During 2008 I had a website where I posted thoughts, news releases, conservation messages, relevant books, photos, etc. about ecology, natural history, and the environment. I spent a great deal of time on that website and I began to develop a following. Then, in January 2009, my collaborators in Thailand who kept the site running technologically inexplicably took the site down without warning. I have never heard another word from them, and most of the content of that site is gone forever. From time to time, I will reproduce some of the blogs with an environmental theme that I managed to save from that effort. But to be honest, I simply don't have the "fire in the belly" to try to convince anyone any longer about the plight of the natural world and what we should do about it. Occasionally, I might start preaching out of habit about how screwed we are, so I apologize in advance.

All I want to do now is describe the incredible biological wonder and beauty that surrounds us, most of which anyone can see with eyes wide open and a piece of land to gaze upon.
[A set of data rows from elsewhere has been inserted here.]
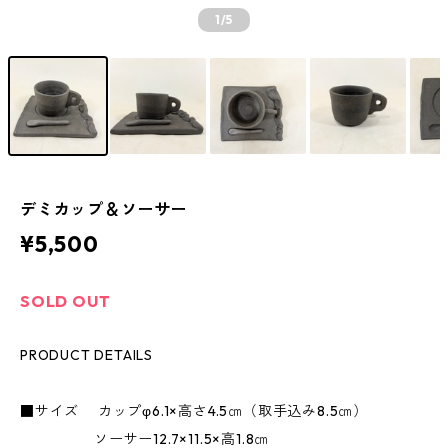
1
/5
デミカップ＆ソーサー
¥5,500
SOLD OUT
PRODUCT DETAILS
■サイズ カップφ6.1×高さ4.5㎝（取手込み8.5㎝）
ソーサー12.7×11.5×高1.8㎝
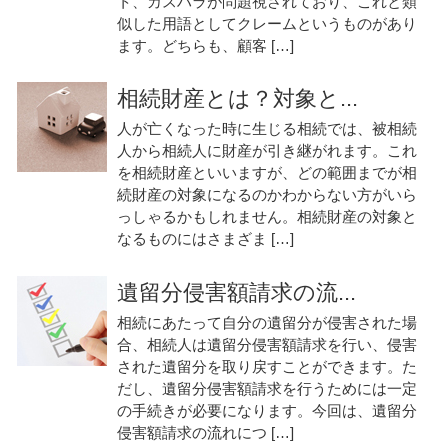
ト、カスハラが問題視されており、これと類
似した用語としてクレームというものがあり
ます。どちらも、顧客 […]
相続財産とは？対象と...
人が亡くなった時に生じる相続では、被相続
人から相続人に財産が引き継がれます。これ
を相続財産といいますが、どの範囲までが相
続財産の対象になるのかわからない方がいら
っしゃるかもしれません。相続財産の対象と
なるものにはさまざま […]
遺留分侵害額請求の流...
相続にあたって自分の遺留分が侵害された場
合、相続人は遺留分侵害額請求を行い、侵害
された遺留分を取り戻すことができます。た
だし、遺留分侵害額請求を行うためには一定
の手続きが必要になります。今回は、遺留分
侵害額請求の流れにつ […]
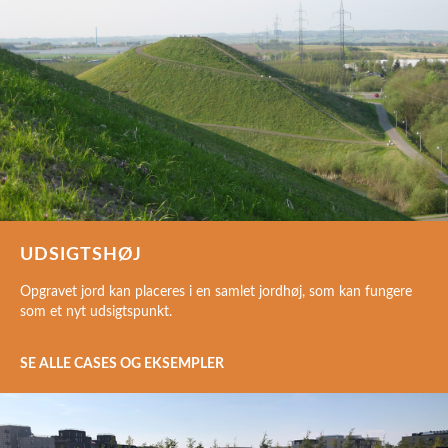
UDSIGTSHØJ
Opgravet jord kan placeres i en samlet jordhøj, som kan fungere
som et nyt udsigtspunkt.
SE ALLE CASES OG EKSEMPLER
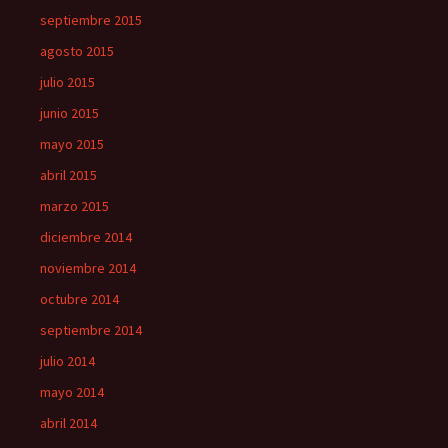
septiembre 2015
agosto 2015
julio 2015
junio 2015
mayo 2015
abril 2015
marzo 2015
diciembre 2014
noviembre 2014
octubre 2014
septiembre 2014
julio 2014
mayo 2014
abril 2014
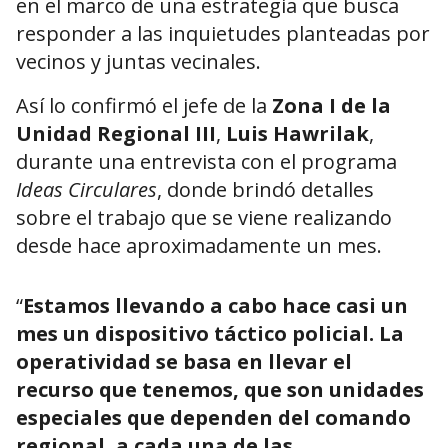
en el marco de una estrategia que busca
responder a las inquietudes planteadas por
vecinos y juntas vecinales.
Así lo confirmó el jefe de la
Zona I de la
Unidad Regional III
,
Luis Hawrilak
,
durante una entrevista con el programa
Ideas Circulares
, donde brindó detalles
sobre el trabajo que se viene realizando
desde hace aproximadamente un mes.
“
Estamos llevando a cabo hace casi un
mes un dispositivo táctico policial. La
operatividad se basa en llevar el
recurso que tenemos, que son unidades
especiales que dependen del comando
regional, a cada una de las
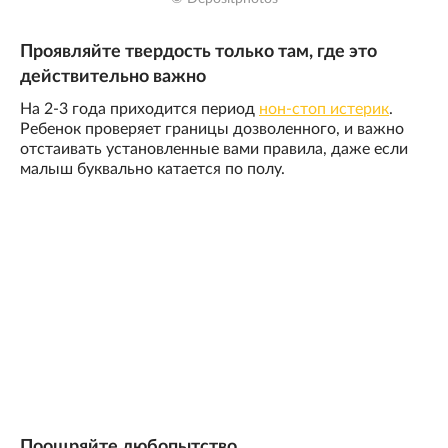
Проявляйте твердость только там, где это
действительно важно
На 2-3 года приходится период
нон-стоп истерик
.
Ребенок проверяет границы дозволенного, и важно
отстаивать установленные вами правила, даже если
малыш буквально катается по полу.
Поощряйте любопытство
At the same time, I need to make money in retirement, which I attempt to do by trading equities online almost daily. My life is pleasantly interspersed with two activities: 1) sitting at my computer pushing buttons that effect a buy or a sell of some publicly traded companies' stock, and 2) working on my property to produce some food, some firewood, some lumber, and tons of enjoyment by observing some of the thousands of biological stories playing out all around us. It really doesn't get much better than this!

At the end of almost every day, I sit somewhere on my property and have "Happy Hour", which consists of sipping a single-malt scotch and smoking a cigar hand-rolled in some Latin American country. And it is well past that time today, so I must pour that drink, light that stick, and see what the night sky hints about tomorrow's weather.